## 作業一覧:
a) パンダについての文章のうち、「動物の命を救うクマ笹。パンダはもともと肉食動物だった!」から「才、オスは6~8才で繁殖可能になります。」までを一字一句違えずに書き写してください。
b) パンダについての文章を読み、次の問いに答えてください。
(i) パンダという呼び名は、何に由来するといわれていますか。
(ii) パンダの腸の長さは、体長の約何倍ですか。
(iii) パンダのメスは何才で繁殖可能になりますか。
c) パンダについての文章を、最後の文の後から書き進めてください。

## 提示文:
----------------------------------------
2015.08.18
人間だけじゃない クマ笹で命をつなぐ動物
パンダという呼び名は、ネパール周辺の言語で「竹(笹)を食べるもの」を意味する「ポンガ」に由来するといわれます。中国語では「熊猫」または「大熊猫」と呼ばれますが、アライグマに近い特徴ももっています。近年の遺伝子研究の結果、パンダはクマの近縁であることが明らかになりました。
動物の命を救うクマ笹。パンダはもともと肉食動物だった!
- 《学名》
- Ailuropoda melanoleuca
- 《分類》
- ネコ目クマ科
- 《分布》
- 中国の一部、チベット東部
- 《全長》
- 体長1.2m~1.5m、体高70cm~80cm
- 《特徴》
- 体重100g前後で生まれ、パンダの特徴である白黒模様があらわれるのは生後1ヶ月程度。3ヶ月程度で歩き回れるようになり、親離れした後は単独で行動する。
クマ笹と動物の関係にも深いものがあります。竹や笹を主食とする動物で最も有名なのがパンダ。大きな手で笹を器用に持って食べる様子の愛らしさは、誰もが納得するところです。でも実はクマ科の動物であるパンダはもともと肉食動物。その証拠にパンダの腸の長さは体長の約4~7倍で、他の肉食動物の標準的な長さであるのに対して、牛などの草食動物の腸は体長の約15倍、ヒツジでは約25倍にもなります。草食動物では食べ物を消化して排泄するまでに24時間以上かかるのに対して、パンダは半日程度で排出してしまうので、消化率は20%程度と悪く、1日10~20kgも笹を食べて栄養を補っているのです。パンダが食事以外の時間の多くを睡眠に費やすのも、ゆったりとした動きで生活しているのも、エネルギーを無駄にしないための本能なのです
わずか100g程度で生まれるパンダの赤ちゃんは、生後半年ぐらいで竹や笹を食べ始め、9ヶ月ごろに離乳、1年半ほどで親離れします。メスは4~5才、オスは6~8才で繁殖可能になります。
----------------------------------------
## 提供情報:
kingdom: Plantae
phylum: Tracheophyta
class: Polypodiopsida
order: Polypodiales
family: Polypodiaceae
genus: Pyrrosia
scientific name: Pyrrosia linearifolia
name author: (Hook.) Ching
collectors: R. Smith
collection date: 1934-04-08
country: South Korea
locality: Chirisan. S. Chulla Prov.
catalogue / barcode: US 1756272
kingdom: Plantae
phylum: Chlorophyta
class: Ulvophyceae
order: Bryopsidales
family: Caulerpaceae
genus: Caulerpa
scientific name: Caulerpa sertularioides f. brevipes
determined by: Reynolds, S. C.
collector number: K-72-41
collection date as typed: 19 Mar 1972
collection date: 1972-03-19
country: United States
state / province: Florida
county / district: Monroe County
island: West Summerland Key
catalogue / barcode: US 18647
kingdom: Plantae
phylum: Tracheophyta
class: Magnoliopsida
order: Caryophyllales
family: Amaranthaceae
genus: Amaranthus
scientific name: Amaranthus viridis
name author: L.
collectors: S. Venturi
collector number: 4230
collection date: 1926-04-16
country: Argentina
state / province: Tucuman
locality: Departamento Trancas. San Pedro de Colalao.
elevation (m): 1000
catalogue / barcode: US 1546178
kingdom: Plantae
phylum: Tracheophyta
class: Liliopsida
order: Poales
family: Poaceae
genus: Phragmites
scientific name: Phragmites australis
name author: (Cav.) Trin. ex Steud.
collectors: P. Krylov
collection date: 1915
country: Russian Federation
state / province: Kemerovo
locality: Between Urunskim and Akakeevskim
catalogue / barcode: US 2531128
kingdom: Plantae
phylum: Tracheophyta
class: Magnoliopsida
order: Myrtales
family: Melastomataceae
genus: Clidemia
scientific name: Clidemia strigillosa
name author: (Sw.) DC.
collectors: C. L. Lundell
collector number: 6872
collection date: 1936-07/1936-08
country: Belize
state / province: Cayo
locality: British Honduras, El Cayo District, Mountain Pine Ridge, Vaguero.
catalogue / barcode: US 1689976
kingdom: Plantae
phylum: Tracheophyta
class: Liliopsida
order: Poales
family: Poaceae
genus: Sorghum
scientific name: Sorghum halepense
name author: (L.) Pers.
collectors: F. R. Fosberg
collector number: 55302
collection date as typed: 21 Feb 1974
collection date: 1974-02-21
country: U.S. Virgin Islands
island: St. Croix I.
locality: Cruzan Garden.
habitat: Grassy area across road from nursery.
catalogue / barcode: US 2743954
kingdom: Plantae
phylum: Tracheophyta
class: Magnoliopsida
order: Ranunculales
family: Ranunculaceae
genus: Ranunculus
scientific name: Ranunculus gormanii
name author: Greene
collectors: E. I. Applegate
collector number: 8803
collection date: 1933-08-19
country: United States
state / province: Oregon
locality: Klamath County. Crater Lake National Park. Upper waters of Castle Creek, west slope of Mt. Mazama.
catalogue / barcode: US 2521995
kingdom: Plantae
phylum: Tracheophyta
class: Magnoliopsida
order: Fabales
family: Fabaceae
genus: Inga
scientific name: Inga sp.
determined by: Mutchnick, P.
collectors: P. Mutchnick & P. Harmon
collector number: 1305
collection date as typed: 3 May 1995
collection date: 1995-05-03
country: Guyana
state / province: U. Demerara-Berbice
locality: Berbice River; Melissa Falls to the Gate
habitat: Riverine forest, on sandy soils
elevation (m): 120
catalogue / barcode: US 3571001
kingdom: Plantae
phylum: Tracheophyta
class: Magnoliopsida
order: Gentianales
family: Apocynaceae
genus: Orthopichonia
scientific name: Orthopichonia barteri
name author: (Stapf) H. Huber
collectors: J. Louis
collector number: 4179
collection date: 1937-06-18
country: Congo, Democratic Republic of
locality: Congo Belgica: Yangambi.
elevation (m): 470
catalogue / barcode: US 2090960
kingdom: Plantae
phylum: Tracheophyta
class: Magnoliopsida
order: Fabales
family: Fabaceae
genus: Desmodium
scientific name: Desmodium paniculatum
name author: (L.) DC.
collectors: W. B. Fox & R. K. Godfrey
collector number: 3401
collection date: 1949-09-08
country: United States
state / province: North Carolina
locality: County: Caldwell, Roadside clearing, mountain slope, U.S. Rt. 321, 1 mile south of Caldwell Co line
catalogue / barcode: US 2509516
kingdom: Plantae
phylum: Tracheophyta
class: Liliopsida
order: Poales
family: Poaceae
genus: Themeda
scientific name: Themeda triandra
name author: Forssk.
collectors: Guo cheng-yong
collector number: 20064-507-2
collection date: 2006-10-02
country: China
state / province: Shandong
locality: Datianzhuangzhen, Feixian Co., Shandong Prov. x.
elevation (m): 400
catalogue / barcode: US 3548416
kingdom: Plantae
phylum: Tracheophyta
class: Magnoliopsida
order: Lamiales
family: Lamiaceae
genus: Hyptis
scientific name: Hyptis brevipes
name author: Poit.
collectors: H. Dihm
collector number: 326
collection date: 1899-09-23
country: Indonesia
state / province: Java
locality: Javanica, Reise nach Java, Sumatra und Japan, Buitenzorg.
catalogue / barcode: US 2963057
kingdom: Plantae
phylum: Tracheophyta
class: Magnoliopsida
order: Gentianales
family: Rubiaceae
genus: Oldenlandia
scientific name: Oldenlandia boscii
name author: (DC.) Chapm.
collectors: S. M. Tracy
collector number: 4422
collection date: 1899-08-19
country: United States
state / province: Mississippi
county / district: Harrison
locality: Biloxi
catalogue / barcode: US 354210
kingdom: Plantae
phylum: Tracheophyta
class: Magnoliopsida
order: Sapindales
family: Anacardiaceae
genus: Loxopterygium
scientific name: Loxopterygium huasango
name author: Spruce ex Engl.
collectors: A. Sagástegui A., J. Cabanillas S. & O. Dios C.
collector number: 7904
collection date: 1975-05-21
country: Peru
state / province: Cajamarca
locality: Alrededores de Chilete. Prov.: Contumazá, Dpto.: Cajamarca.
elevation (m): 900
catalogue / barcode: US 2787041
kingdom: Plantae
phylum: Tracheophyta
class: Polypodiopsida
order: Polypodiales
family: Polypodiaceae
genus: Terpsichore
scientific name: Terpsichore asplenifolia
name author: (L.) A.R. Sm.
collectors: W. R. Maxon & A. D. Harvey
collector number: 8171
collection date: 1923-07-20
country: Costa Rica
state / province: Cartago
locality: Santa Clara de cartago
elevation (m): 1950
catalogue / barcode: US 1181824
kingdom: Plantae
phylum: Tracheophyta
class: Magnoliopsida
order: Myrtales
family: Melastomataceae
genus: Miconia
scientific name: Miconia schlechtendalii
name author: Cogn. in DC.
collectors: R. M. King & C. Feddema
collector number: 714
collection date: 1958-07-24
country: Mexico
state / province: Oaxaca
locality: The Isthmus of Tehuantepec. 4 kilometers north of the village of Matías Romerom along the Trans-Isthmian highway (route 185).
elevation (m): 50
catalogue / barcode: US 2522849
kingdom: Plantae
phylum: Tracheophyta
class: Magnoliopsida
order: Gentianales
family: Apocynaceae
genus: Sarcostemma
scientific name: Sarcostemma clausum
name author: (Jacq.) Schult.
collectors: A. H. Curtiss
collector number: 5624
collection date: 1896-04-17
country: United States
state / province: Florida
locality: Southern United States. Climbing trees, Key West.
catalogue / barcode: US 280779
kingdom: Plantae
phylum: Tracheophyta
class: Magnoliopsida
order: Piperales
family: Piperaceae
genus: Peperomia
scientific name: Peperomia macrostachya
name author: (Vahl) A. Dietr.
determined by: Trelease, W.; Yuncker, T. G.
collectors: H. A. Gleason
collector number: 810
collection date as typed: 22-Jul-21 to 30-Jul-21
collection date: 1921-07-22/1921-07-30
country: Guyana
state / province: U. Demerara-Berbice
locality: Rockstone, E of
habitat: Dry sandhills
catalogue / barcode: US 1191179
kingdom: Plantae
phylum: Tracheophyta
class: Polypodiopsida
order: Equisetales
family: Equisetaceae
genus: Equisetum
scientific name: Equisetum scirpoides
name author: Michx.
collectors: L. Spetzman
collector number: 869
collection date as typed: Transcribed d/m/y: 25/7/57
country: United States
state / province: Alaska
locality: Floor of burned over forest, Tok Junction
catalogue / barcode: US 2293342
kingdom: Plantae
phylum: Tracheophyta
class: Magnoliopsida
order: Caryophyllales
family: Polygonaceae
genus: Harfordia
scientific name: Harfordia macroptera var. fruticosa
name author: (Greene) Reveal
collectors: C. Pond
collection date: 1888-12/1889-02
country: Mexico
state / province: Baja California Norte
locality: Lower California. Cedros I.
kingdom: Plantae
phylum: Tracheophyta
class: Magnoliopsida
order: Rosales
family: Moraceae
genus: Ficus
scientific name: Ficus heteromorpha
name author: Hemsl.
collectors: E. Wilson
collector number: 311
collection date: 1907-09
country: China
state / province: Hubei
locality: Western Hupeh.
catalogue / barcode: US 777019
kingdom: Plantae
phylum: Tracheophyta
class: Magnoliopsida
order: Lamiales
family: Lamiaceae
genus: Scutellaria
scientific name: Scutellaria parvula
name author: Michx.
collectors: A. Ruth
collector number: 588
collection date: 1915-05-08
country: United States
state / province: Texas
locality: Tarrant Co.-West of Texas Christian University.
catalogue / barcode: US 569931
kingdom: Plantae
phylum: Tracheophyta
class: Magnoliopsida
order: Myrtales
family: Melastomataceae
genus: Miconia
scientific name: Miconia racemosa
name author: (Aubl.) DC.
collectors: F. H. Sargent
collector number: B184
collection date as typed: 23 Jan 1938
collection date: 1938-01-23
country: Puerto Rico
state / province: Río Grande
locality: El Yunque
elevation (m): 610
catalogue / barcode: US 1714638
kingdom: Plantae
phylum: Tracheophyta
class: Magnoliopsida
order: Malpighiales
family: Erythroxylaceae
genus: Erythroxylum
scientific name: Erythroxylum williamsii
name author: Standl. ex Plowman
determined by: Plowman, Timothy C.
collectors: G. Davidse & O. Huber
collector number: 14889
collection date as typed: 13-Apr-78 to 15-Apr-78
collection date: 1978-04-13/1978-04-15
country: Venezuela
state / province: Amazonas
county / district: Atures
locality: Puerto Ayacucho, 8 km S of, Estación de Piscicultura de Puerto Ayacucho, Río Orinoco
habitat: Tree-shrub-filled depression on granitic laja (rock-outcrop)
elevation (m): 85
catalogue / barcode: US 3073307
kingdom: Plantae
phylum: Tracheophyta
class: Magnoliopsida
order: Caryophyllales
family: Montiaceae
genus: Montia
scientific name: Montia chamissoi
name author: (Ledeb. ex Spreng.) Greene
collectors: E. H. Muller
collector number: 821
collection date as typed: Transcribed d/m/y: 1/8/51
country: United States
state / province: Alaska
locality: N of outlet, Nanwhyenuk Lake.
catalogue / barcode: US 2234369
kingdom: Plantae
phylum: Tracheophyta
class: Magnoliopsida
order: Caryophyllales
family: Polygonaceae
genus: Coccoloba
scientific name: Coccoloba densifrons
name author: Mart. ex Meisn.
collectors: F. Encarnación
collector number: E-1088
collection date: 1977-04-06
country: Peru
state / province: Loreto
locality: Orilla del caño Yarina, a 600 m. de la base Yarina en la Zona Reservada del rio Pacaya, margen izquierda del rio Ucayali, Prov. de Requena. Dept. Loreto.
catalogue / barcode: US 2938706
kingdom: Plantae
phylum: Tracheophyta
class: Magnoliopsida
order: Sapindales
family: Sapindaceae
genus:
----------------------------------------
## 作業ごとの解答:
a)
動物の命を救うクマ笹。パンダはもともと肉食動物だった!
- 《学名》
- Ailuropoda melanoleuca
- 《分類》
- ネコ目クマ科
- 《分布》
- 中国の一部、チベット東部
- 《全長》
- 体長1.2m~1.5m、体高70cm~80cm
- 《特徴》
- 体重100g前後で生まれ、パンダの特徴である白黒模様があらわれるのは生後1ヶ月程度。3ヶ月程度で歩き回れるようになり、親離れした後は単独で行動する。
クマ笹と動物の関係にも深いものがあります。竹や笹を主食とする動物で最も有名なのがパンダ。大きな手で笹を器用に持って食べる様子の愛らしさは、誰もが納得するところです。でも実はクマ科の動物であるパンダはもともと肉食動物。その証拠にパンダの腸の長さは体長の約4~7倍で、他の肉食動物の標準的な長さであるのに対して、牛などの草食動物の腸は体長の約15倍、ヒツジでは約25倍にもなります。草食動物では食べ物を消化して排泄するまでに24時間以上かかるのに対して、パンダは半日程度で排出してしまうので、消化率は20%程度と悪く、1日10~20kgも笹を食べて栄養を補っているのです。パンダが食事以外の時間の多くを睡眠に費やすのも、ゆったりとした動きで生活しているのも、エネルギーを無駄にしないための本能なのです
わずか100g程度で生まれるパンダの赤ちゃんは、生後半年ぐらいで竹や笹を食べ始め、9ヶ月ごろに離乳、1年半ほどで親離れします。メスは4~5才、オスは6~8才で繁殖可能になります。

b)
(i) ネパール周辺の言語で「竹(笹)を食べるもの」を意味する「ポンガ」
(ii) 約4~7倍
(iii) 4~5才

c)
これでは消化効率が悪いのにもかかわらず、なぜパンダは笹を食べるようになったのでしょうか。そのヒントはパンダの進化の歴史にあります。パンダの化石は中国の広い地域で発見されていますが、その多くは約300万年前のもの。そのころの地球は雪と氷に覆われた氷河期でした。マンモスなど多くの動物が飢えと寒さで絶滅していく中、パンダを救ったのは氷河期でも枯れることのない笹。笹なら他の肉食動物と獲物を巡って争うこともありません。こうして笹を食べるようになったパンダはかたい笹の茎を噛み砕くために頬の筋肉や奥歯が発達しました。クマに比べると顔が丸いのはそのためです。また、笹をつかむことができるように、前肢付近の骨が発達し、「第六の指」とも呼ばれる親指のような突起もあります。そのため、大きな手でも器用に笹を持つことができます。パンダは氷河期を生き抜くために、笹食に適した体へと見事に進化したのです。
まめ知識:レッサーパンダも笹が主食
- 《学名》
- Ailurus fulgens
- 《分類》
- ネコ目レッサーパンダ科
- 《分布》
- 中国南部、ヒマラヤ・ミャンマー北部
- 《全長》
- 体長60cm前後
- 《特徴》
- 体長15㎝前後、体重100g程度で生まれ、5ヶ月で離乳、18~20ヶ月で生殖可能。夜行性で標高1500~4000mの森林や竹林に生息。
レッサーパンダももとは肉食ですが、雑食に進化して笹類を食べることで知られています。パンダと同じように「第六の指」があり、1日に食べる笹の量はなんと自分の体重と同じ5kg。野生の植物は毒素をもっていることが多く、草食動物は体内で解毒する力がありますがレッサーパンダにはこれがないため、解毒作用のある笹を選ぶことで生き残ったのです。